● Exercise instructions
• A. In the article on polluted Olympic waters in Rio de Janeiro, what advice do Brazilian health experts give the marathon swimmers, sailors and windsurfers?
• B. Extend the article on Rio de Janeiro's polluted Olympic waters by a few paragraphs, picking up after its final sentence.

● Exercise text
Sun, Jul 31, 2016 - Page 7 News List

Aquatic Olympians to face toxic stew in Rio de Janeiro

Recent tests by government and independent scientists revealed a veritable petri dish of pathogens in many of the city’s waters, from rotaviruses that can cause diarrhea and vomiting to drug-resistant ‘superbacteria’ that can be fatal to people with weakened immune systems

By Andrew Jacobs  /  NY Times News Service, RIO DE JANEIRO

Illustration: Louise Ting

Health experts in Brazil have a word of advice for the Olympic marathon swimmers, sailors and windsurfers competing in Rio de Janeiro’s picture-postcard waters next month: Keep your mouth closed.

Despite the Brazilian government’s promises seven years ago to stem the waste that fouls Rio’s expansive Guanabara Bay and the city’s fabled ocean beaches, officials acknowledge that their efforts to treat raw sewage and scoop up household garbage have fallen far short.

● Information provided

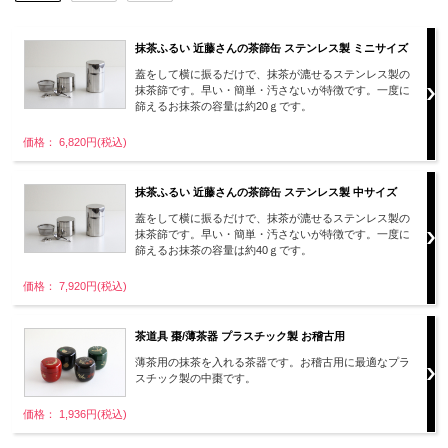
抹茶ふるい 近藤さんの茶篩缶 ステンレス製 ミニサイズ
蓋をして横に振るだけで、抹茶が漉せるステンレス製の
抹茶篩です。早い・簡単・汚さないが特徴です。一度に
篩えるお抹茶の容量は約20ｇです。
価格： 6,820円(税込)
抹茶ふるい 近藤さんの茶篩缶 ステンレス製 中サイズ
蓋をして横に振るだけで、抹茶が漉せるステンレス製の
抹茶篩です。早い・簡単・汚さないが特徴です。一度に
篩えるお抹茶の容量は約40ｇです。
価格： 7,920円(税込)
茶道具 棗/薄茶器 プラスチック製 お稽古用
薄茶用の抹茶を入れる茶器です。お稽古用に最適なプラ
スチック製の中棗です。
価格： 1,936円(税込)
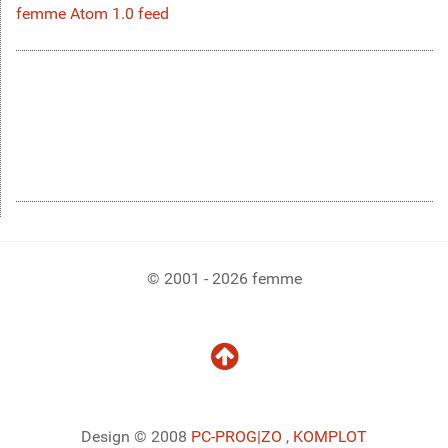
femme Atom 1.0 feed
© 2001 - 2026 femme
Design © 2008
PC-PROG
|ZO
,
KOMPLOT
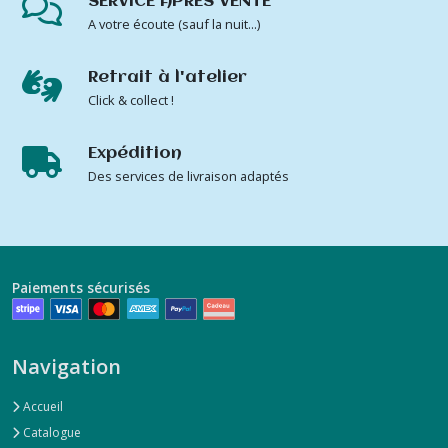
SERVICE APRÈS VENTE
A votre écoute (sauf la nuit...)
Afficher
les
Retrait à l'atelier
résultats
Click & collect !
Expédition
Des services de livraison adaptés
Paiements sécurisés
Navigation
Accueil
Catalogue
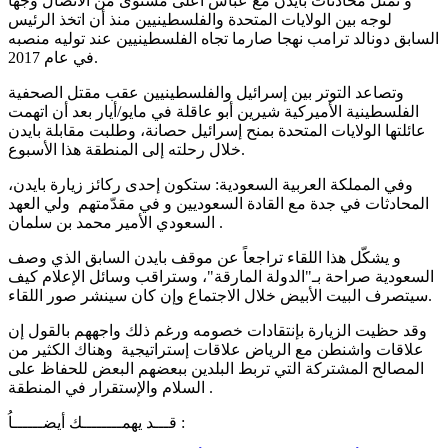
و تمثل محادثات بايدن مع عباس أعلى مستوى من الاتصال وجها
لوجه بين الولايات المتحدة والفلسطينيين منذ أن اتخذ الرئيس
السابق دونالد ترامب نهجا صارما تجاه الفلسطينيين عند توليه منصبه
في عام 2017.
وتصاعد التوتر بين إسرائيل والفلسطينيين عقب مقتل الصحفية
الفلسطينية الأميركية شيرين أبو عاقلة في مايو/أيار بعد أن اتهمت
عائلتها الولايات المتحدة بمنح إسرائيل حصانة، وطلبت مقابلة بايدن
خلال رحلته إلى المنطقة هذا الأسبوع.
وفي المملكة العربية السعودية: ستكون إحدى ركائز زيارة بايدن،
المحادثات في جدة مع القادة السعوديين و في مقدّمتهم ولي العهد
السعودي الأمير محمد بن سلمان .
و يشكّل هذا اللقاء تراجعاً عن موقف بايدن السابق الذي وصف
السعودية صراحة بـ"الدولة المارقة"، وستراقب وسائل الإعلام كيف
سيتصرف البيت الأبيض خلال الاجتماع وإن كان سينشر صور اللقاء.
وقد حظيت الزيارة بإنتقادات خصومه ورغم ذلك واجههم بالقول إن
علاقات واشنطن مع الرياض علاقات إستراتيجية وهناك الكثير من
المصالح المشتركة التي تربط البلدين ببعضهم البعض للحفاظ على
السلام والإستقرار في المنطقة .
قـــد يهمــــــــك أيضــــــاُ :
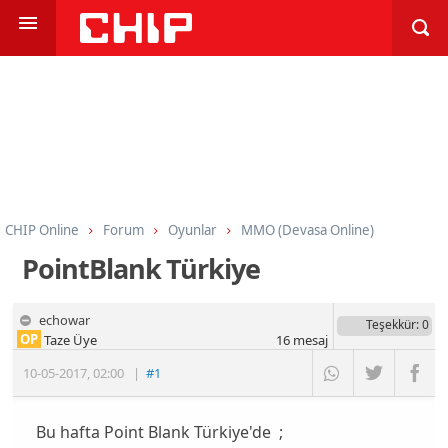
CHIP Online
Forum
Oyunlar
MMO (Devasa Online)
PointBlank Türkiye
echowar
Teşekkür
: 0
OP
Taze Üye
16
mesaj
10-05-2017
,
02:00
|
#1
Bu hafta Point Blank Türkiye'de ;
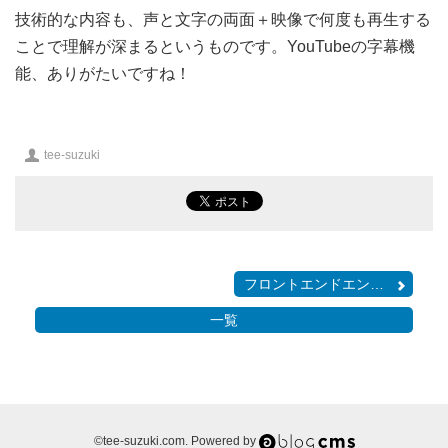
技術的な内容も、声と文字の両面＋映像で何度も再生する
ことで理解が深まるというものです。YouTubeの字幕機
能、ありがたいですね！
投
tee-suzuki
稿
者
フロントエンドエンジニア...
一覧
a-
©tee-suzuki.com. Powered by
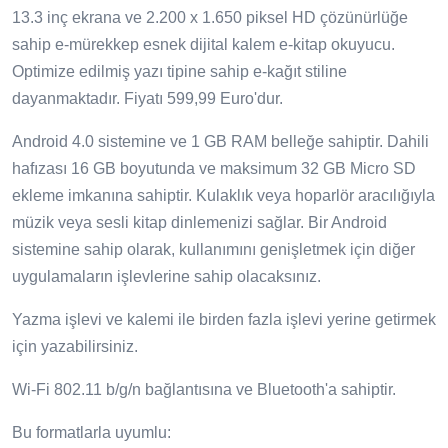
13.3 inç ekrana ve 2.200 x 1.650 piksel HD çözünürlüğe
sahip e-mürekkep esnek dijital kalem e-kitap okuyucu.
Optimize edilmiş yazı tipine sahip e-kağıt stiline
dayanmaktadır. Fiyatı 599,99 Euro'dur.
Android 4.0 sistemine ve 1 GB RAM belleğe sahiptir. Dahili
hafızası 16 GB boyutunda ve maksimum 32 GB Micro SD
ekleme imkanına sahiptir. Kulaklık veya hoparlör aracılığıyla
müzik veya sesli kitap dinlemenizi sağlar. Bir Android
sistemine sahip olarak, kullanımını genişletmek için diğer
uygulamaların işlevlerine sahip olacaksınız.
Yazma işlevi ve kalemi ile birden fazla işlevi yerine getirmek
için yazabilirsiniz.
Wi-Fi 802.11 b/g/n bağlantısına ve Bluetooth'a sahiptir.
Bu formatlarla uyumlu:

● Answer list
• A. Keep your mouth closed.

• B.
In fact, environmentalists and scientists said Rio’s waters are much more contaminated than previously thought.

Recent tests by government and independent scientists revealed a veritable petri dish of pathogens in many of the city’s waters, from rotaviruses that can cause diarrhea and vomiting to drug-resistant “superbacteria” that can be fatal to people with weakened immune systems.

Federal University of Rio researchers also found serious contamination at the upscale beaches of Ipanema and Leblon, where many of the half-million Olympic spectators are expected to frolic between sporting events.

“Foreign athletes will literally be swimming in human crap, and they risk getting sick from all those microorganisms,” said Daniel Becker, a local pediatrician who works in poor neighborhoods. “It’s sad, but also worrisome.”

Government officials and the International Olympic Committee acknowledge that, in many places, the city’s waters are filthy.

However, they said the areas where athletes will compete — such as the waters off Copacabana Beach, where swimmers will race — meet WHO safety standards.

Even some venues with higher levels of human waste — such as Guanabara Bay — present only minimal risk because athletes sailing or windsurfing in them will have limited contact with potential contamination, they said.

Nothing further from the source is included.